Selected extract ::
The second philosophy Brinker advocates is “lean,” which was popularized in Eric Ries’s bestseller “The Lean Startup.” It describes methods for teams — business, development, marketing — to build products in a way that increases their probability of success using an iterative process. That process brings products to market fast, solicits customer feedback early and often and conducts experiments and adapts quickly based on results.
Two agile management tactics from the software development world that Brinker recommends be applied to marketing are the Scrum and Kanban.
Scrum is an agile methodology that prescribes a specific process for project management that relies on short, iterative cycles of work called “sprints.” Scrum also is characterized by:
prioritizing tasks by creating a transparent “backlog”;
assigning tasks to small, cross-functional teams;
daily 15-minute meetings among team members to review progress and where team members say what they plan to accomplish that day; and
“review” and “retrospective” meetings to discuss improving the process for the next sprint.
Kanban is a method of visualizing workflow that involves a simple, shared method of tracking progress. Benefits include “pulling” tasks through a process that can be easily monitored by team members, limiting work in progress and promoting continuous incremental improvement.
Fans of HBO’s Silicon Valley were treated to a parody of Scrum and Kanban in the series’ famous “scrum” scene (Warning: contains adult language!).
Agility begets innovation, innovation begets scalability… issues
Once agility becomes embedded in the marketing culture, it facilitates two critical elements of modern marketing success: innovation and scale.
Prototyping, beta testing, continuous deployment and collaborative design are all enabled by agile teams working in software-powered environments. Innovation results when elements of messaging, media and mechanisms (software-mediated customer and user experiences) are systematically and continuously tested to improve results.
But innovation has a counterweight: scalability. The fundamental challenge of scale is taking what is learned through innovation and adopting or deploying it throughout the marketing organization. Scale and innovation emphasize different, but equally important, priorities. While innovation “encourages a ‘fail-fast’ approach, ‘scalability’ strives for ‘fail-never’ robustness,” writes Brinker.
Brinker offers a two-track solution to the conflict. Ideas that are being incubated should be managed to maximize innovation, while programs and capabilities being deployed throughout marketing should be managed for scalability. Management of the “edge” of innovation and the “core” of marketing activities takes place simultaneously; successful “edge” initiatives are ultimately propagated throughout the organization and become part of the “core.”
Lots of useful ideas for the taking and making your own
While advocating the use of agile and lean practices, Brinker acknowledges that each organization must adapt them to its own circumstances. Think of “Hacking Marketing” as a guidebook to inform thinking, rather than as a recipe to be followed strictly.
Perhaps best of all, this book is exceedingly readable and appropriate for everyone in the organization. The read is worth the time invested for all team members, even if the benefit is solely sharing the ideas and vocabulary. I plan to share it with my entire organization and recommend that you do, too.

Page-level text extractions

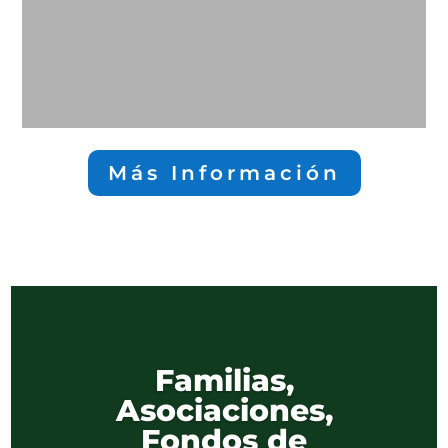
Más Información
Familias,
Asociaciones,
Fondos de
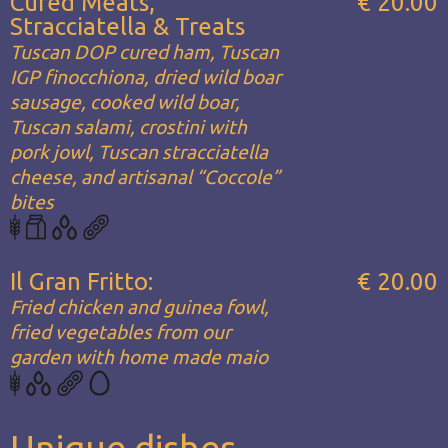
Cured Meats,
€ 20.00
Stracciatella & Treats
Tuscan DOP cured ham, Tuscan
IGP finocchiona, dried wild boar
sausage, cooked wild boar,
Tuscan salami, crostini with
pork jowl, Tuscan stracciatella
cheese, and artisanal “Coccole”
bites
Il Gran Fritto:
€ 20.00
Fried chicken and guinea fowl,
fried vegetables from our
garden with home made maio
Unique dishes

Exercise goal ::
Answer these questions using the review of "Hacking Marketing":
1. Which bestseller popularized "lean"?
2. How long are Scrum's daily team meetings?
3. Under Brinker's two-track solution, what should ideas being incubated be managed to maximize?

Result of the exercise ::
1. Eric Ries's "The Lean Startup."
2. 15 minutes.
3. Innovation.